Un Disegno di Legge Costituzionale. Diciotto articoli. Il Titolo IV della Costituzione Repubblicana disarticolato. Un nuova sezione, la II-bis, introdotta a bella posta per disciplinare la responsabilità civile dei magistrati. Un "doppio" Csm. La separazione tra giudici e PM. L'appellabilità delle sentenze di assoluzione «soltanto nei casi previsti dalla legge». In più, nuove norme che intervengo pure sul trasferimento dei magistrati, sui rapporti con la polizia giudiziaria e sulle regole disciplinari. Questo, in estrema sintesi il contenuto del testo Berlusconi – Alfano. Detto di “riforma” della giustizia.
Nel nostro Paese l’amministrazione della giustizia è malata. Due, a mio avviso, i sintomi più evidenti. La straordinaria lentezza dei processi, soprattutto civili, che ha accumulato una massa di 5 milioni di processi arretrati. E che la rende in qualche modo una giustizia di classe. Perché solo chi ha molti mezzi può permettersi di sostenerne le spese e di attendere quasi all’infinito (salvo prescrizione) la definizione di un torto o il riconoscimento di una ragione. Poi il sovraffollamento delle carceri. Alla fine del 2010 le carceri italiane ospitavano 69mila persone, a fronte di una capienza regolamentare di 44mila. Forse anche per questo, nel medesimo anno, i suicidi sono stati 63. Quasi a dire che, in Italia, la pena di morte esiste ancora.

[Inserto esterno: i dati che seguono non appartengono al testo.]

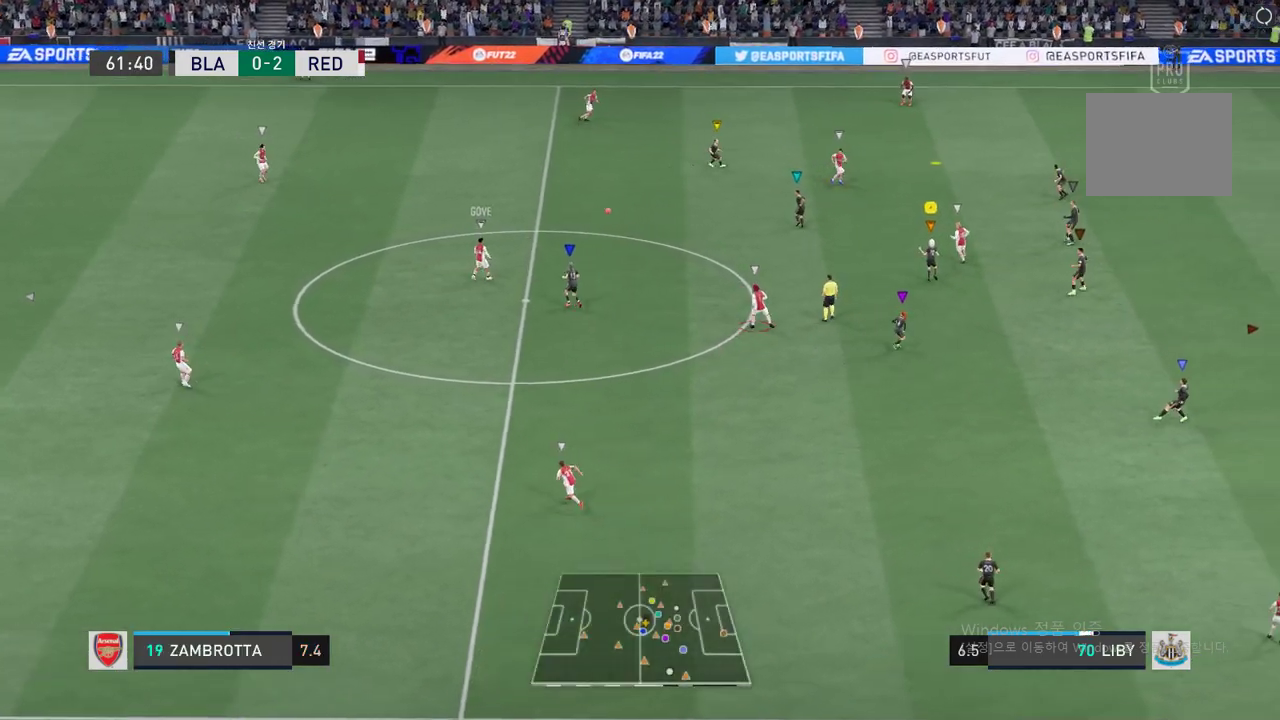
{"buttons": [], "left_stick": "up-right", "events": [[16, "left_stick", "center"], [217, "left_stick", "up-right"]]}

Di fronte a un così sconfortante scenario non è improprio domandarsi: quali di questi problemi risolve la riforma epocale evocata da Belrusconi? La risposta è tanto semplice quanto disarmante: nessuno. Non li risolve perché non li affronta: semplicemente li ignora. Interviene invece sui delicati meccanismi che, dal 1948, garantiscono l’indipendenza della Magistratura dal potere politico. Meccanismi che sono sopravvissuti al flagello delle Brigate Rosse, sconfitte senza alterarli. Ma che, forse, non sopravvivranno alla smania di Berlusconi di non essere giudicato da nessuno.